This wave of analyses crested with The New York Times’ special section devoted entirely to 9/11, “The Reckoning: America and the World A Decade After 9/11,” which circulated in New York on September 10, with pieces on the families of victims, the memorial site, the wars that followed, and the economic cost of the tragedy and the Global War on Terror that followed in its wake. The front-page story filed by Robert McFadden on the afternoon of September 11, “On 9/11, Vows of Remembrance,” served as a capstone on the memorialization that had preoccupied the nation in these weeks. Using a different meteorological metaphor, the article noted that the many forms of commemoration in the weeks leading up to and including the day had steadily grown into an “ avalanche of introspection and analyses unrivaled since the turn of the millennium.”

Introspection is an interesting choice of words. It correctly observes but does not criticize the tendency of these commemorations to adopt an inward gaze in which the nation reflected on its own tragedy.

Most of this “reckoning” failed to fully account for the historical and international dimensions of 9/11. As the current commemorative impulse recedes into the past, the impact of U.S. foreign policy in many of the world’s trouble spots has been increasingly erased from the record.

The World: Ten Years and One Day Later

In his 2010 book, The American Way of War, Tom Engelhardt begins his analysis of the media coverage of 9/11 with a survey of The New York Times one day before the two planes struck the World Trade Center. An op-ed about the statistical chance of getting attacked by a shark stands in sharp contrast to the news of the following day, when apocalyptic images of terrorist attacks began to dominate the nation’s fears. As Engelhardt shows, we can learn a lot about the impact of 9/11 by studying the national mood in the preceding days and weeks, before the event took hold of the national psyche.

A similar, though converse logic could be applied to understanding the national mood ten years after 9/11. Though so much commentary was dedicated to the lead-up to the anniversary, there is much to learn from the subsequent days and weeks, as the formal reckoning fades from view and we are left with a more everyday sense of what is and isn’t remembered ten years after 9/11. 

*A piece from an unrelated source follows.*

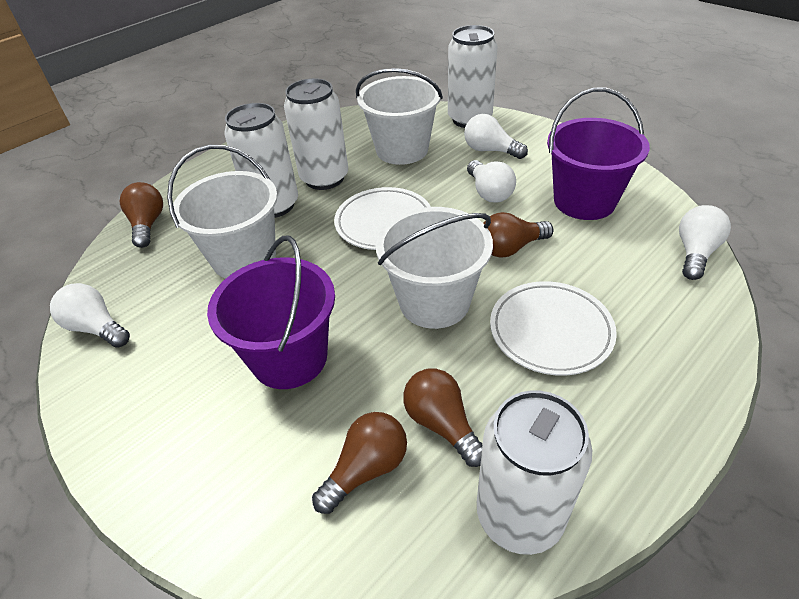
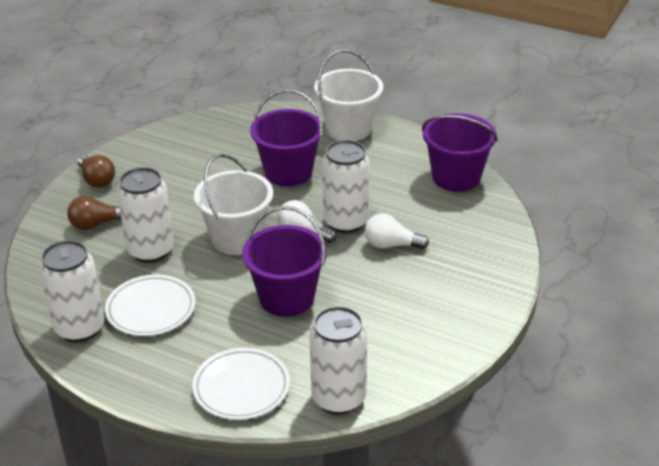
brown light bulb: 4 -> 2
purple bucket: 2 -> 3
white bucket: 3 -> 2
white light bulb: 4 -> 2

Coverage of the memorial service at Ground Zero was still the lead feature on September 12, 2011, a special tribute to those who died that day before their names and faces inevitably recede from the front page and from the headlines altogether.

But already, by September 12, news of the world beyond U.S. borders was devoid of direct references to 9/11. There was a story about the lingering effects of the tsunami in Japan, a report on China’s sale of $200 million worth of weapons to Gaddafi in Libya, coverage of the transitional government’s crackdown on Al Jazeera in Egypt, a story about gunmen attacking British tourists in Somalia, an analysis of popular support for enhanced security measures in Guatemala, and an examination of fiscal crisis in Palestine.